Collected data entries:

+-------+

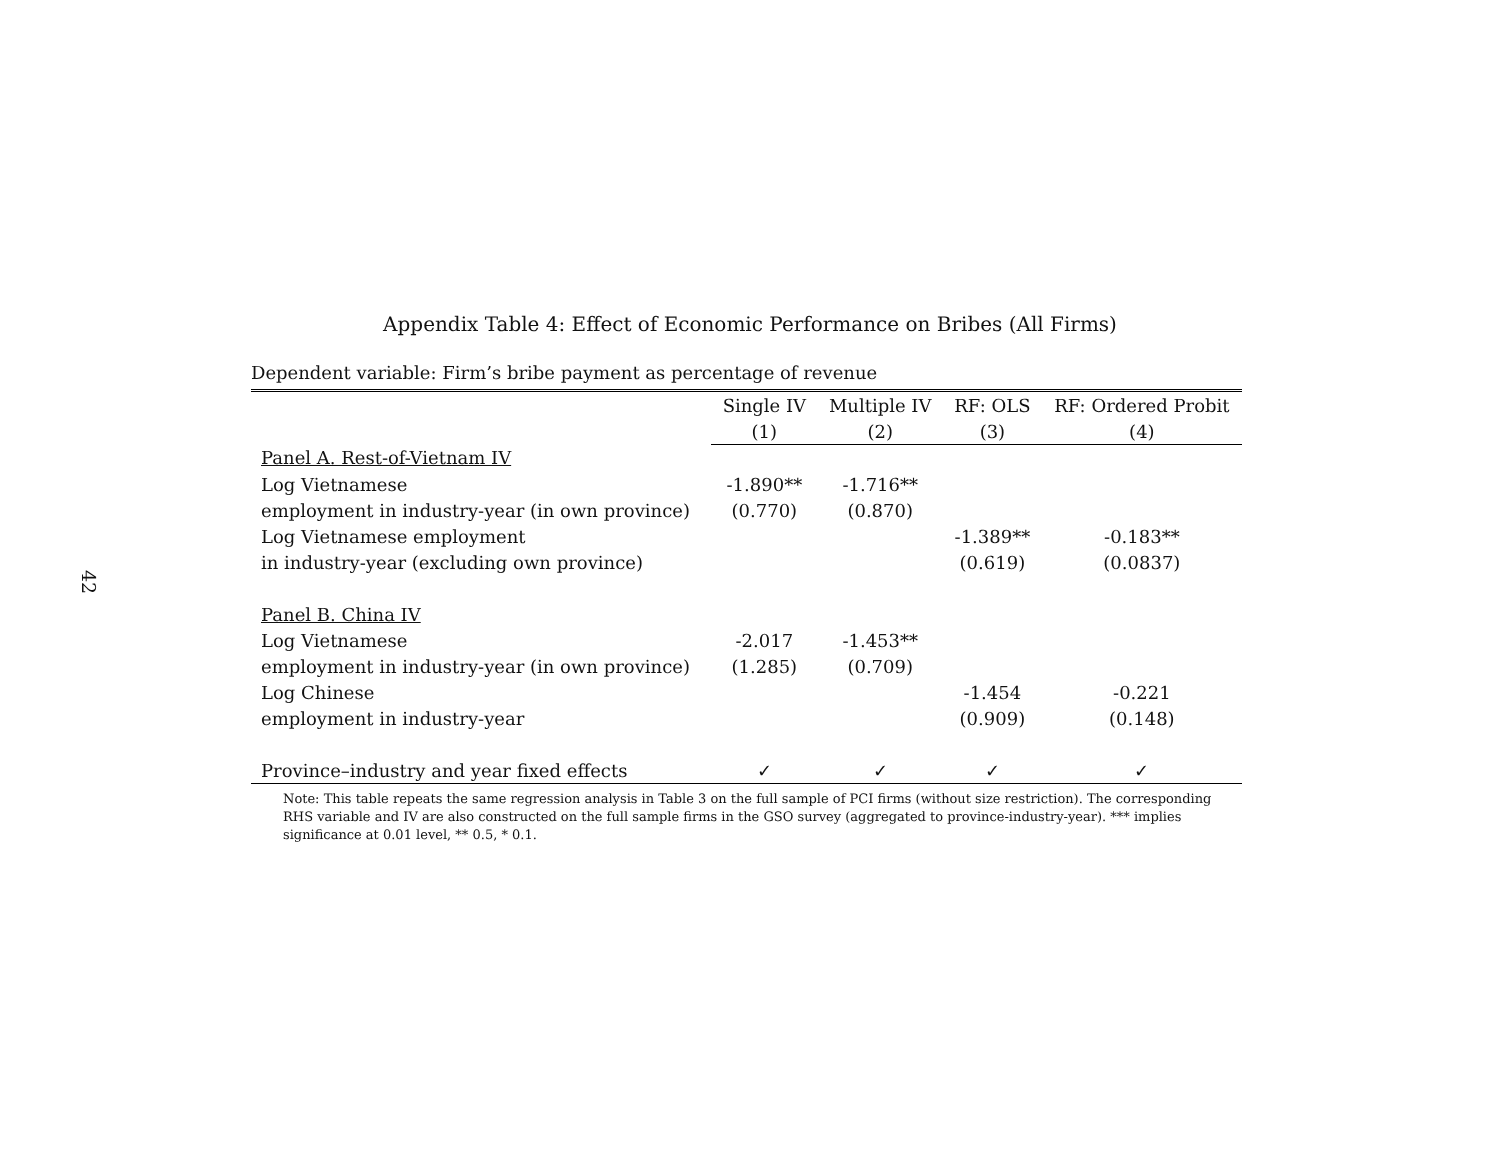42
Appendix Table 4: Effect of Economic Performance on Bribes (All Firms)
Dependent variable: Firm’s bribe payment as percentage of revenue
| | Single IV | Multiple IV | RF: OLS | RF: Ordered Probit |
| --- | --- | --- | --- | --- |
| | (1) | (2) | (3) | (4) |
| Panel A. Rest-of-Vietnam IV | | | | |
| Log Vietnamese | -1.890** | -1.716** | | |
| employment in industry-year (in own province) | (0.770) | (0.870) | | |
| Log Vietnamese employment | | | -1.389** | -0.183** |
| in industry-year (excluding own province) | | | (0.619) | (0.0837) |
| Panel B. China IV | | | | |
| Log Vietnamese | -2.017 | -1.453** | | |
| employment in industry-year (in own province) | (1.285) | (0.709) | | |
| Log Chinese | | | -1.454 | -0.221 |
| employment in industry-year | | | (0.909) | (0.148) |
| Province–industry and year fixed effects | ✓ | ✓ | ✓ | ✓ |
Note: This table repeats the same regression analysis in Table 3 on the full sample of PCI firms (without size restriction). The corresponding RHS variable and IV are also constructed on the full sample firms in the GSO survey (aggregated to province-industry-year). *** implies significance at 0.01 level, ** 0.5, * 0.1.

+-------+

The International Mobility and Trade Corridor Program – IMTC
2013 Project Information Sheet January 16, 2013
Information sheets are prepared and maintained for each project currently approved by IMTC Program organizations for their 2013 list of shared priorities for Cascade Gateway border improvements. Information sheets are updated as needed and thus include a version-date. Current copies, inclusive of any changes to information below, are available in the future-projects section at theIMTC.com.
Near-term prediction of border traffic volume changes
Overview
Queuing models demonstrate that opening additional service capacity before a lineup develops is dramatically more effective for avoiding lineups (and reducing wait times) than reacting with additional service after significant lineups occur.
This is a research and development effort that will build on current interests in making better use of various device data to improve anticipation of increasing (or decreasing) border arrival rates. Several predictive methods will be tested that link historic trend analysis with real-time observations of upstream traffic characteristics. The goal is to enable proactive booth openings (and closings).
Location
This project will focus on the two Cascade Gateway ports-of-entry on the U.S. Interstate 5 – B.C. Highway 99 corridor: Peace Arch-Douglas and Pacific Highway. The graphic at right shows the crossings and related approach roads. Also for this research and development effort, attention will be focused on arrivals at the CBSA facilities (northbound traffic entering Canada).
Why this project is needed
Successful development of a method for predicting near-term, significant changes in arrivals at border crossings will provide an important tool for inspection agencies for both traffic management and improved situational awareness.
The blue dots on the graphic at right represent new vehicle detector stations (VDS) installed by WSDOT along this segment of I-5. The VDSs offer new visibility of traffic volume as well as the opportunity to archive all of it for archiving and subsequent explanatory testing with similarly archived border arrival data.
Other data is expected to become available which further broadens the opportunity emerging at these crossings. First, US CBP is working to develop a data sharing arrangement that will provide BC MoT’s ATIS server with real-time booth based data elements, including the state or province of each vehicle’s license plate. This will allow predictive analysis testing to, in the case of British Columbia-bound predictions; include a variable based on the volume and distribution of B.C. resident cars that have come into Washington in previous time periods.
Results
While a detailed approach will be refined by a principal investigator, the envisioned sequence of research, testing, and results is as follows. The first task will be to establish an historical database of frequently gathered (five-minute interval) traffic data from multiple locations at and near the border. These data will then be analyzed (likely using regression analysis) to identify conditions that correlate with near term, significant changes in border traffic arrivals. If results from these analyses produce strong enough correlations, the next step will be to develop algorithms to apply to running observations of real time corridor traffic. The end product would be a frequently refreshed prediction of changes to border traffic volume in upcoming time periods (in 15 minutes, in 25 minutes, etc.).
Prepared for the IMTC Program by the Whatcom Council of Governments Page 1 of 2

+-------+

▸ **EXERCISE DIRECTIONS**
Scan the records above for the string "Panel", and copy every line where it turns up.

▸ **EXERCISE RESULT**
| Panel A. Rest-of-Vietnam IV | | | | |
| Panel B. China IV | | | | |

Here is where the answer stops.